### GOAL OF THE EXERCISE
Return the data below word for word, from the start through the line containing "parsed: 10h37". Leave the pictures out of your answer.

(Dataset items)
———
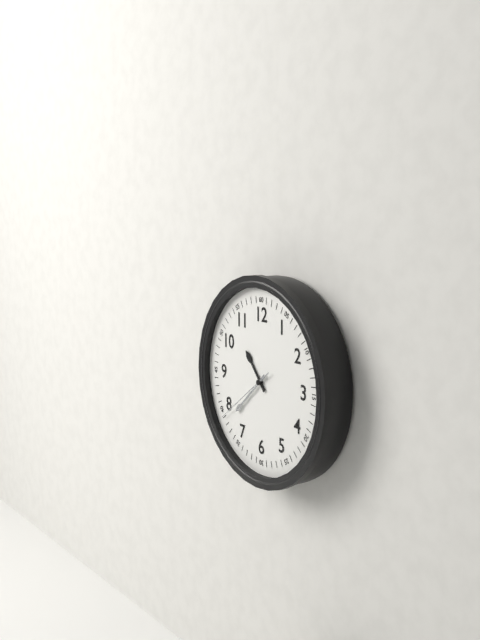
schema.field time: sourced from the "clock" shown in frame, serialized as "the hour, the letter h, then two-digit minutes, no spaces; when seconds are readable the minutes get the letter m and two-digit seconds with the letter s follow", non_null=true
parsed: 10h38m39s
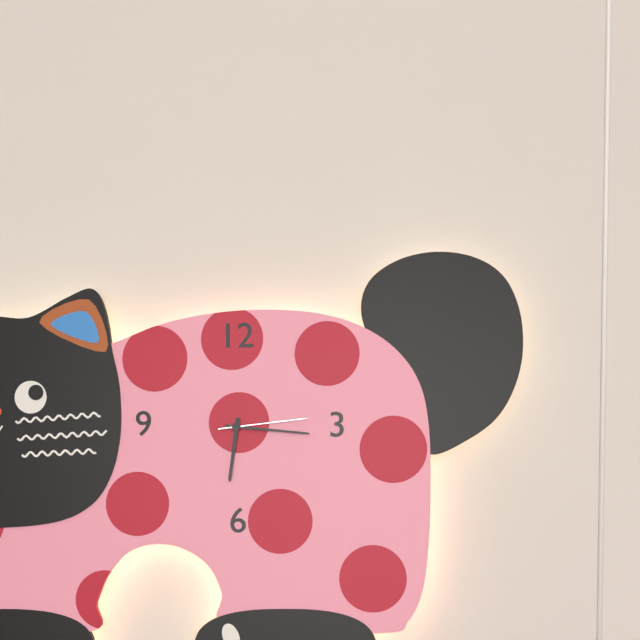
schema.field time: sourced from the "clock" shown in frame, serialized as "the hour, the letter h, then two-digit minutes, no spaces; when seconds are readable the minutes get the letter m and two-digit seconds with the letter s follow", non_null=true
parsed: 6h16m14s
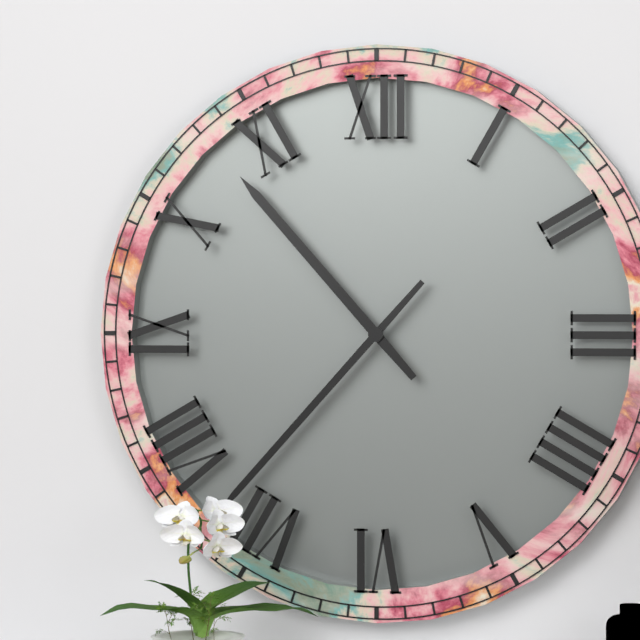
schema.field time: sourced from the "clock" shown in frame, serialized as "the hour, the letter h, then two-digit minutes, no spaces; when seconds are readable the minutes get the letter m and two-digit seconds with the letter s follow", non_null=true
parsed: 10h37
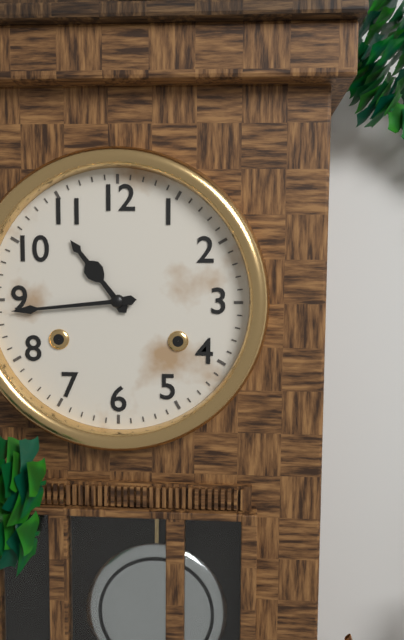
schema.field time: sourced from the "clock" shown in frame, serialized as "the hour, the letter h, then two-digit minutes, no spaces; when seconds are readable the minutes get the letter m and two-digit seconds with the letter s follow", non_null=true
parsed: 10h44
———
### SOLUTION TO THE PROBLEM
schema.field time: sourced from the "clock" shown in frame, serialized as "the hour, the letter h, then two-digit minutes, no spaces; when seconds are readable the minutes get the letter m and two-digit seconds with the letter s follow", non_null=true
parsed: 10h38m39s
schema.field time: sourced from the "clock" shown in frame, serialized as "the hour, the letter h, then two-digit minutes, no spaces; when seconds are readable the minutes get the letter m and two-digit seconds with the letter s follow", non_null=true
parsed: 6h16m14s
schema.field time: sourced from the "clock" shown in frame, serialized as "the hour, the letter h, then two-digit minutes, no spaces; when seconds are readable the minutes get the letter m and two-digit seconds with the letter s follow", non_null=true
parsed: 10h37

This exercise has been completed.